What you have to do —
Which of the lines below contain the string "Limits"? Pull each one out of the data.

Entries provided —
########################################
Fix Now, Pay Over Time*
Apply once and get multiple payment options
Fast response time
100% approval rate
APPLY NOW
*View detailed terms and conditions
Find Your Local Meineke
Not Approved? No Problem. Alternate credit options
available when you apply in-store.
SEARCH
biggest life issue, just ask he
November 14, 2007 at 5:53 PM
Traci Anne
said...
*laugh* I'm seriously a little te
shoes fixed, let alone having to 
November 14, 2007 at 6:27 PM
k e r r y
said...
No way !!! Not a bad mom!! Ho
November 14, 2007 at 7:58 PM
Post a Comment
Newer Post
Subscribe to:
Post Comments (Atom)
########################################
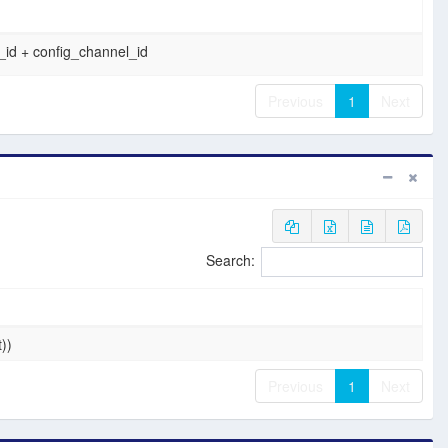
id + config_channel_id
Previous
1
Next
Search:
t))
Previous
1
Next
########################################
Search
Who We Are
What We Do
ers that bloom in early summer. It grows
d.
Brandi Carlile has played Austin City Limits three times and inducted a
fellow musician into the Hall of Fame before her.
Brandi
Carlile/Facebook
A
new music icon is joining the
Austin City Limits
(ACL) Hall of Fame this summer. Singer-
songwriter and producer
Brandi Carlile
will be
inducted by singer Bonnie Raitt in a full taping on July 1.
########################################
Solution for this exercise —
Brandi Carlile has played Austin City Limits three times and inducted a
Austin City Limits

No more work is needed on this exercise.